You might have 3 million involved in rural life farming and providing services to farmers as opposed to the real life figure of 7.5 million and with a similar rate of food production (unless they choose to grow less potatoes and more of other stuff).

The thing is what does the rest of the population do? Emigrate or move to the cities and hope the industrial revolution picks up in Ireland.
Emigration mostly I guess. I wonder if gavelkind was abandoned post-Famine because I think the late 19th century pattern was something like what you suggest. One son to keep the farm, one for the priesthood and one maybe learn a trade and move to urban areas. And a daughter to marry another farmer plus one for a convent. All the rest, which could be a lot, to emigrate*. Those who went to Britain might well move back of course if they could get a job later in Ireland.
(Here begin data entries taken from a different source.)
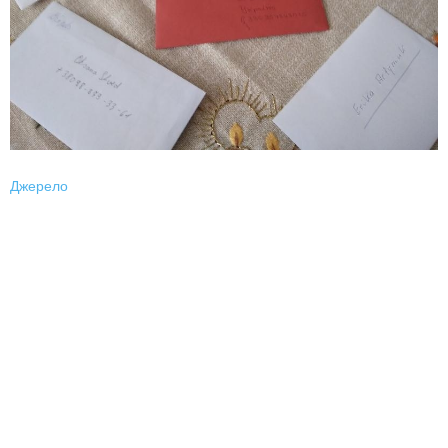
Джерело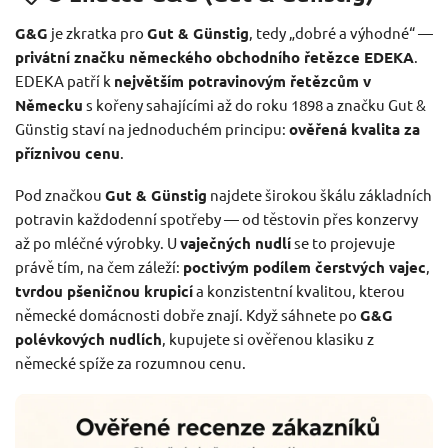
G&G
je zkratka pro
Gut & Günstig
, tedy „dobré a výhodné“ —
privátní značku německého obchodního řetězce EDEKA
.
EDEKA patří k
největším potravinovým řetězcům v
Německu
s kořeny sahajícími až do roku 1898 a značku Gut &
Günstig staví na jednoduchém principu:
ověřená kvalita za
příznivou cenu
.
Pod značkou
Gut & Günstig
najdete širokou škálu základních
potravin každodenní spotřeby — od těstovin přes konzervy
až po mléčné výrobky. U
vaječných nudlí
se to projevuje
právě tím, na čem záleží:
poctivým podílem čerstvých vajec
,
tvrdou pšeničnou krupicí
a konzistentní kvalitou, kterou
německé domácnosti dobře znají. Když sáhnete po
G&G
polévkových nudlích
, kupujete si ověřenou klasiku z
německé spíže za rozumnou cenu.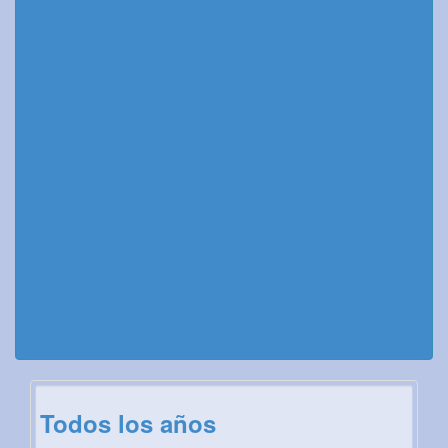
Todos los años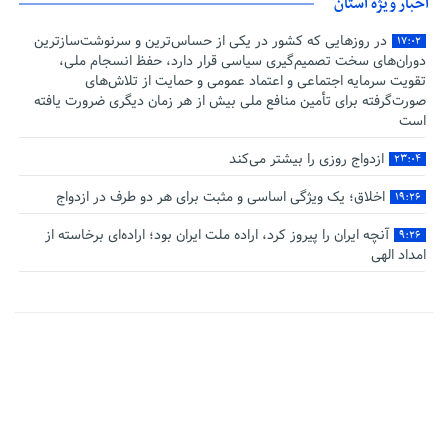
اخبار ویژه استان
در روزهایی که کشور در یکی از حساس‌ترین و سرنوشت‌سازترین
۱۷:۰۲
دوران‌های سخت تصمیم‌گیری سیاسی قرار دارد، حفظ انسجام ملی،
تقویت سرمایه اجتماعی و اعتماد عمومی و حمایت از تلاش‌های
صورت‌گرفته برای تأمین منافع ملی بیش از هر زمان دیگری ضرورت یافته
است
ازدواج روزی را بیشتر می‌کند
۲۳:۰۴
اخلاق؛ یک ویژگی اساسی و مثبت برای هر دو طرف در ازدواج
۱۹:۲۶
آنچه ایران را پیروز کرد، اراده ملت ایران بود؛ اراده‌ای برخاسته از
۹:۲۶
امداد الهی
* though obviously this is a stereotype and many families didn't experience it.
 
Of course, while the worst famine, the one of 1845-47 was not the only one. There was a major one in 1740 too, though mainly due to cold weather.

Perhaps that could be the POD, with efforts done then to diversify crops, and encourage migration to reduce the population?
 
Emigration mostly I guess. I wonder if gavelkind was abandoned post-Famine because I think the late 19th century pattern was something like what you suggest. One son to keep the farm, one for the priesthood and one maybe learn a trade and move to urban areas. And a daughter to marry another farmer plus one for a convent. All the rest, which could be a lot, to emigrate*. Those who went to Britain might well move back of course if they could get a job later in Ireland.

* though obviously this is a stereotype and many families didn't experience it.

At some point in the early 1850s the popery laws were repealed and in 1855 or so the first Irish seminary opened.